→ **WHAT THE TASK REQUIRES**
Where a record holds a picture, leave the picture out; otherwise repeat every record exactly.

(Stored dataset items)
*** Block opens ***

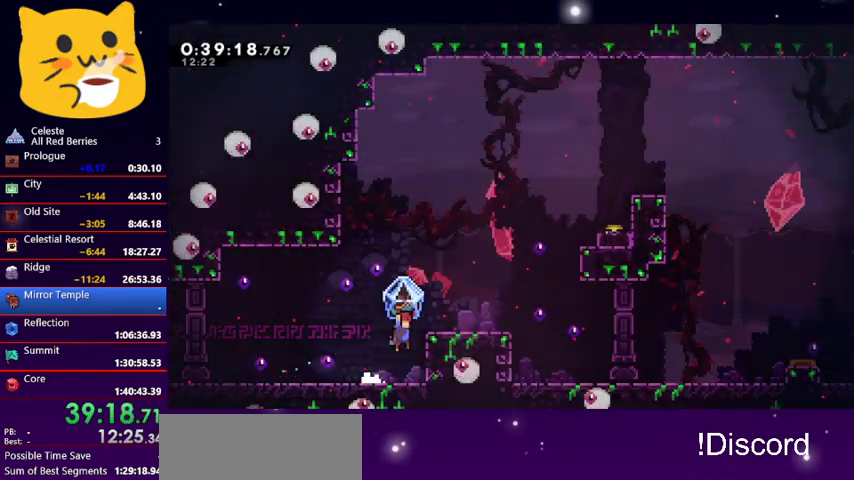
{"keys": ["grab", "jump1", "right", "up"], "events": [[200, "jump1", "up"], [300, "jump1", "down"], [367, "up", "down"]]}
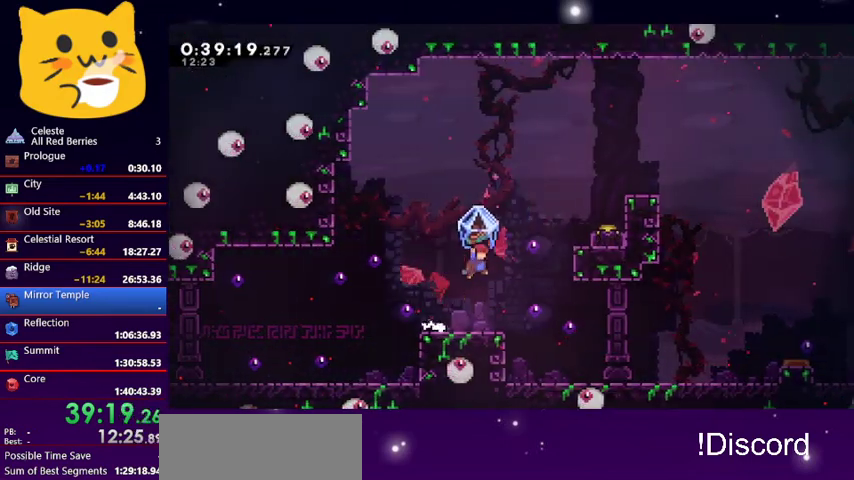
{"keys": ["grab", "right"], "events": [[33, "grab", "up"], [100, "jump1", "up"], [133, "dash", "down"], [267, "dash", "up"], [267, "grab", "down"], [333, "up", "up"]]}
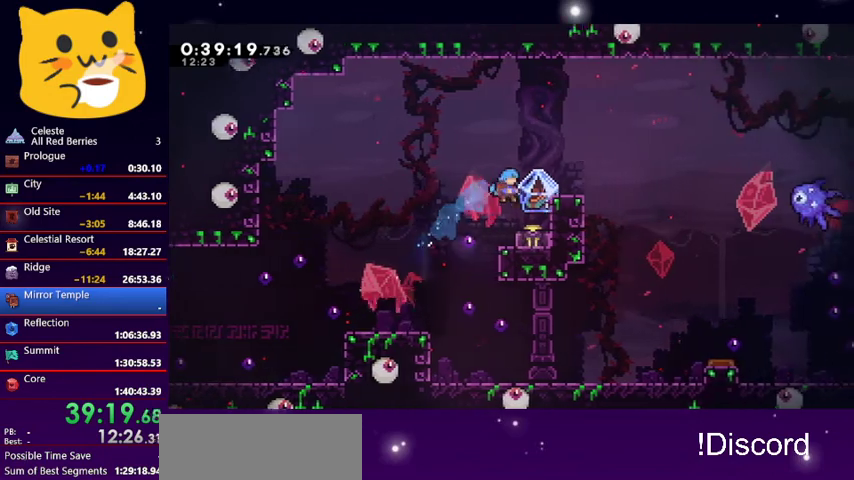
{"keys": ["grab"], "events": [[333, "right", "up"]]}
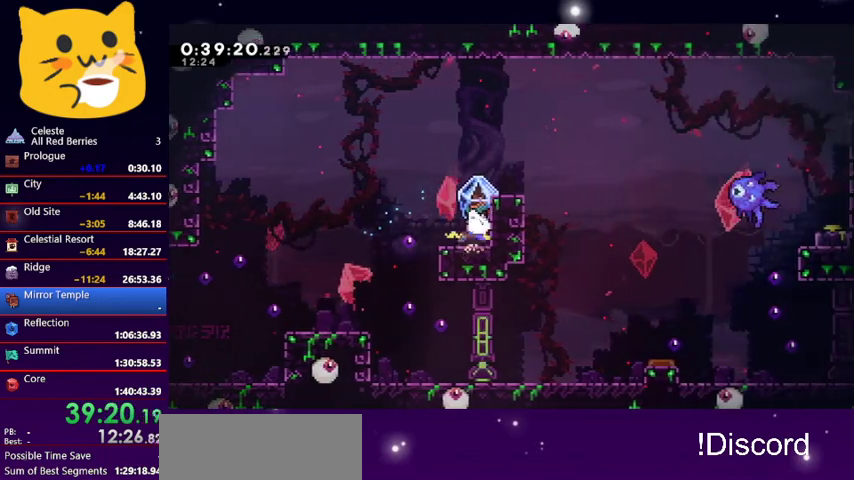
{"keys": [], "events": [[133, "jump1", "down"], [300, "right", "down"], [433, "jump1", "up"], [500, "grab", "up"], [500, "right", "up"]]}
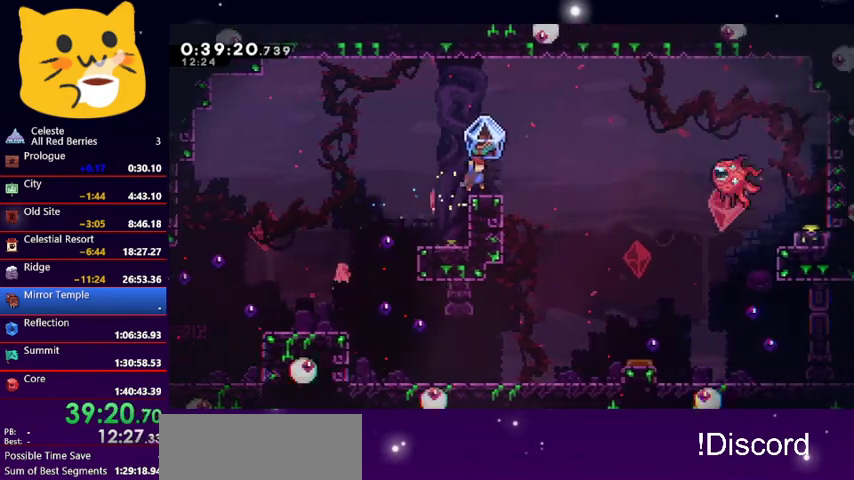
{"keys": ["dash", "down", "jump1", "right"], "events": [[333, "dash", "down"], [333, "down", "down"], [333, "right", "down"], [433, "jump1", "down"]]}
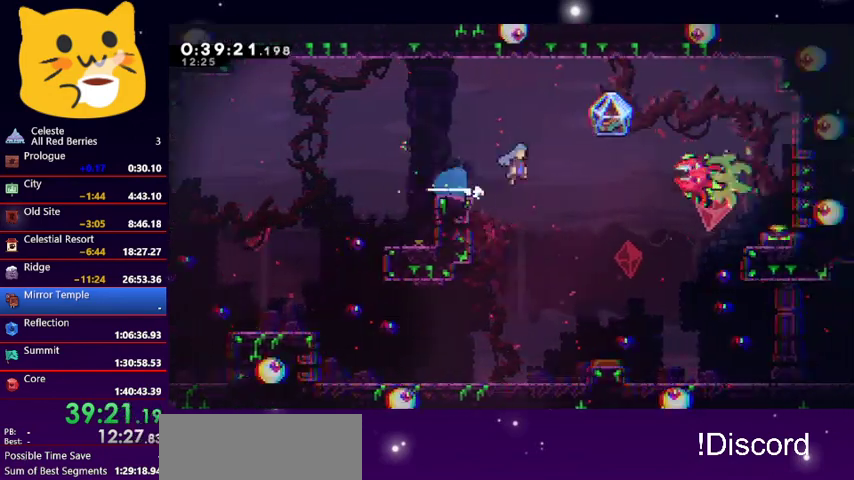
{"keys": ["right"], "events": [[233, "down", "up"], [333, "dash", "up"], [333, "jump1", "up"]]}
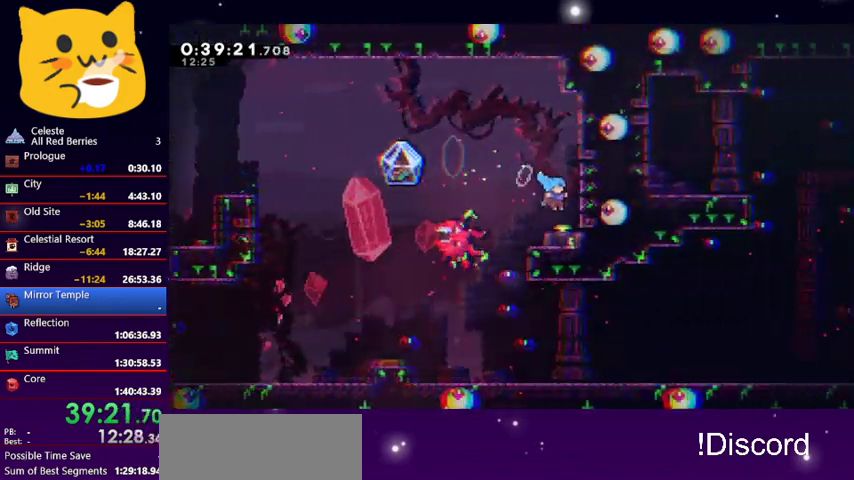
{"keys": [], "events": [[33, "right", "up"], [200, "dash", "down"], [200, "down", "down"], [400, "dash", "up"], [467, "down", "up"]]}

*** Block closes ***

→ **SOLUTION FOR THIS EXERCISE**
{"keys": ["grab", "jump1", "right", "up"], "events": [[200, "jump1", "up"], [300, "jump1", "down"], [367, "up", "down"]]}
{"keys": ["grab", "right"], "events": [[33, "grab", "up"], [100, "jump1", "up"], [133, "dash", "down"], [267, "dash", "up"], [267, "grab", "down"], [333, "up", "up"]]}
{"keys": ["grab"], "events": [[333, "right", "up"]]}
{"keys": [], "events": [[133, "jump1", "down"], [300, "right", "down"], [433, "jump1", "up"], [500, "grab", "up"], [500, "right", "up"]]}
{"keys": ["dash", "down", "jump1", "right"], "events": [[333, "dash", "down"], [333, "down", "down"], [333, "right", "down"], [433, "jump1", "down"]]}
{"keys": ["right"], "events": [[233, "down", "up"], [333, "dash", "up"], [333, "jump1", "up"]]}
{"keys": [], "events": [[33, "right", "up"], [200, "dash", "down"], [200, "down", "down"], [400, "dash", "up"], [467, "down", "up"]]}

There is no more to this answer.